Your tasks.
**1)** According to the text on Azure Mobile Services, what serves as the password for reaching the published test page?
**2)** Reproduce the passage of the Azure Mobile Services text starting at "If you paired" and ending at "started with Azure Mobile Services.".

(Study text Opens)

I’ve been working with Azure Mobile Services since last year. At first I thought it was just a back-end service, where I could store data from mobile devices, but it actually goes much further than that and this is what I would like to tell you to start the week.
If you’re already using Microsoft Azure platform, you may have noticed that many of the services are supported between them. For example, Azure Media Services uses Azure Storage to store assets, Azure Notification Hubs uses Azure Service Bus for sending notifications, and so on. Azure Mobile Services is a linked service to all those that facilitate: the hosting for Apis (on Azure Websites), data storage (Azure SQL Database by default), notifications to users (Azure Notification Hubs ) and identity management (Access Control). Initially Node.js appeared as backend, but now we can work with .NET, relying on ASP.NET Web APIs for the creation of Apis.
If you’re a .NET developer, the easiest way to start working with the service is through Visual Studio. When you select the New Project … option you can see a project called Azure Mobile Service in the Cloud section.
After choosing a name and location, a new window appears where the ASP.NET Web Api option is selected by default. This window also allows us to link the new project with a Mobile Services account on your Microsoft Azure account.
If you select the “Hosted in the cloud” checkbox, it automatically asks for information in order to create the new account.
While the account in the cloud is provisioning in the background, we can see in the Solution Explorer window the typical structure of an ASP.NET Web API application with sample code.
- TodoItemController: your first controller which works with Azure Mobile Services. In it there are some differences for us: First, this class is not inherited from ApiController but TableController <>, where the entity on which it operates is specified. This base class belongs to Azure Mobile Services, which gives us a set of standard operations on the data storage and DomainManager class which is used to inject what is the source of data we want to work with (It uses EntityFramework SQL Azure Database by default).
- TodoItem: in the sample code is the class on which the previous controller is based. It is inherited from EntityData because EntityFramework is used to access the database.
- Microsoft.ServiceBus.MessagingPerformanceCounters.man: A number of counters are generated by default for Notification Hubs that may be useful to us, for example: the number of messages sent successfully and not, latency and so on.
- SampleJob: Azure Mobile Services is supported on Azure Websites, so we can make use of WebJobs.
- Services property: To make use of all the services that are linked together, we have a property called Services which allows us to log events, trigger notifications, and so on.
We can run the project locally and get a screen like this:
If we click on try it out we can see the methods exposed in TodoItemController and our SampleJob. We can use any program like Fiddler, Postman, Paw, among others without creating a client.
After making your tests, the last step is to publish. To do this, simply go back to Visual Studio and select the Publish … option on the project.
If you paired your solution with an account of Azure Mobile Services in the first step, the configuration would be completed from the beginning, so we just have to click the Publish button to deploy it. When the process is complete the browser launches with the same page that we saw in the previous step, although in this case we need to use credentials to access the test page. The credentials are a blank username and the APPLICATION KEY is used as a password, for which we have to access the portal, select the service account and click on MANAGE KEYS.
With this post you have a basic understanding about getting started with Azure Mobile Services.

(Study text Closes)
(Entries provided Opens)

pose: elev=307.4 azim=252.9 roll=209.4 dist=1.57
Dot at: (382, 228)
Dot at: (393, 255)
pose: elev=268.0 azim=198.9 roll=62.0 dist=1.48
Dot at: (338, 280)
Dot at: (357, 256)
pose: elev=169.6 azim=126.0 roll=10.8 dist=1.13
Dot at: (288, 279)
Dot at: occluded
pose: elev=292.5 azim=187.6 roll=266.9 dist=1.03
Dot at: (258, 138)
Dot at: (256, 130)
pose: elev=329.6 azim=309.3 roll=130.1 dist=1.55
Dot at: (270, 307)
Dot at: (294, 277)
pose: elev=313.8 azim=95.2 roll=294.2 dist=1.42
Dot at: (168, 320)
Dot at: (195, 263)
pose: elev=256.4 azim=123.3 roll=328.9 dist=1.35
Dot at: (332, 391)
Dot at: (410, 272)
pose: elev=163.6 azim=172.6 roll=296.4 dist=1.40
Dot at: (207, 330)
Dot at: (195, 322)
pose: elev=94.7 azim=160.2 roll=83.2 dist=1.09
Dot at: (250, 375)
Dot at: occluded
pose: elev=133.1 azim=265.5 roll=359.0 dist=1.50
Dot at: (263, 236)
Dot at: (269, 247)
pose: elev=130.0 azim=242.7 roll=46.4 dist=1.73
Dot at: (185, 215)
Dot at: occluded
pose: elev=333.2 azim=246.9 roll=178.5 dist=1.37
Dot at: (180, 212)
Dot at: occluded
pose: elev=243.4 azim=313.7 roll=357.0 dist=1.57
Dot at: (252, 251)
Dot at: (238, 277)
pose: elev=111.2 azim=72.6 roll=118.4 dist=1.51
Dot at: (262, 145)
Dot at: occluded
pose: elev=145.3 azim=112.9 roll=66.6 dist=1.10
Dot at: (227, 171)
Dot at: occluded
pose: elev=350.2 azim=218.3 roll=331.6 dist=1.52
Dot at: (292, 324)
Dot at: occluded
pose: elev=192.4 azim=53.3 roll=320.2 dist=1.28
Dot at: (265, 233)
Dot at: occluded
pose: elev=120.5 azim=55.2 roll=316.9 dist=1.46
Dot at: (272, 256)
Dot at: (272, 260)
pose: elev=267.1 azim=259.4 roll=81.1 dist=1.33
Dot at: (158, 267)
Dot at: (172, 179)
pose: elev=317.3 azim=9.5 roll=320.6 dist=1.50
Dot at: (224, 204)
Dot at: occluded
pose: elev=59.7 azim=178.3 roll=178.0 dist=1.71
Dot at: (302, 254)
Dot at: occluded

(Entries provided Closes)

Task-by-task outputs.
**1)** The APPLICATION KEY, used with a blank username.

**2)**
If you paired your solution with an account of Azure Mobile Services in the first step, the configuration would be completed from the beginning, so we just have to click the Publish button to deploy it. When the process is complete the browser launches with the same page that we saw in the previous step, although in this case we need to use credentials to access the test page. The credentials are a blank username and the APPLICATION KEY is used as a password, for which we have to access the portal, select the service account and click on MANAGE KEYS.
With this post you have a basic understanding about getting started with Azure Mobile Services.